Free Choice

by Anonymous Occupier

What hides under the spectacular oppositions is a unity of misery. Behind the masks of total choice, different forms of the same alienation confront each other, all of them built on real contradictions which are repressed. The spectacle exists in a concentrated or a diffuse form depending on the necessities of the particular stage of misery which it denies and supports. In both cases, the spectacle is nothing more than an image of happy unification surrounded by desolation and fear at the tranquil center of misery.

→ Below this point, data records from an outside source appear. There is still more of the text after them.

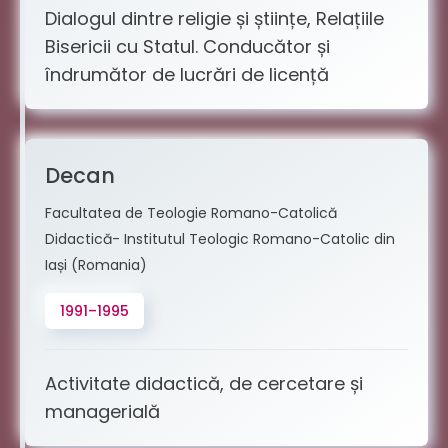
Dialogul dintre religie și științe, Relațiile
Bisericii cu Statul. Conducător și
îndrumător de lucrări de licență
Decan
Facultatea de Teologie Romano-Catolică
Didactică- Institutul Teologic Romano-Catolic din
Iași (Romania)
1991–1995
Activitate didactică, de cercetare și
managerială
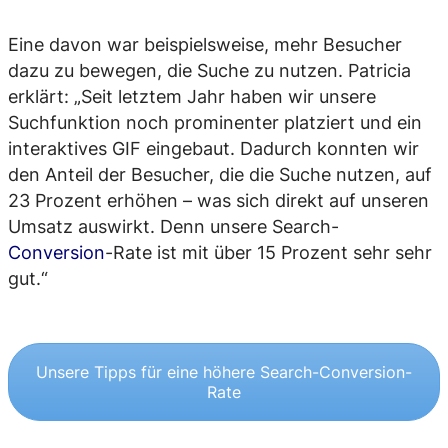
Eine davon war beispielsweise, mehr Besucher
dazu zu bewegen, die Suche zu nutzen. Patricia
erklärt: „Seit letztem Jahr haben wir unsere
Suchfunktion noch prominenter platziert und ein
interaktives GIF eingebaut. Dadurch konnten wir
den Anteil der Besucher, die die Suche nutzen, auf
23 Prozent erhöhen – was sich direkt auf unseren
Umsatz auswirkt. Denn unsere Search-
Conversion
-Rate ist mit über 15 Prozent sehr sehr
gut.“
Unsere Tipps für eine höhere Search-Conversion-
Rate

-Guy Debord, Society of the Spectacle pp. 63.

photo by Adam

It can be conceded that the mask of total choice deludes an individual from understanding the different forms of alienation meeting, examining, and contradicting each other under this mask. If the individual pulls back the mask of total choice and their own perceived total agency, an individual might understand the contradictions of these forms of alienation as contrary to one another. If they are contrary, they examine and present the spectacle in a way which allows an individual to understand the full ramifications of a spectacular society in the context of an individual’s own choices. If the spectacle is able to change and shape itself to either be diffuse or concentrated based on how it forms itself in any given situation, the contradictions present in the spectacle when all the forms of alienation meet under the mask of choice is in fact the place where we can understand how to challenge the spectacle. Behind every choice we imagine to be our own free and responsible choice, there is a meeting point of all the forms of alienation that impact our decision and shape these decisions in ways that are hidden to us. It is our responsibility to understand and examine this meeting point of alienation with fervor and imagine the repercussions outside the relative freedom of each moment of choice which are part of the illusion of total control and individual choice under the spectacular society.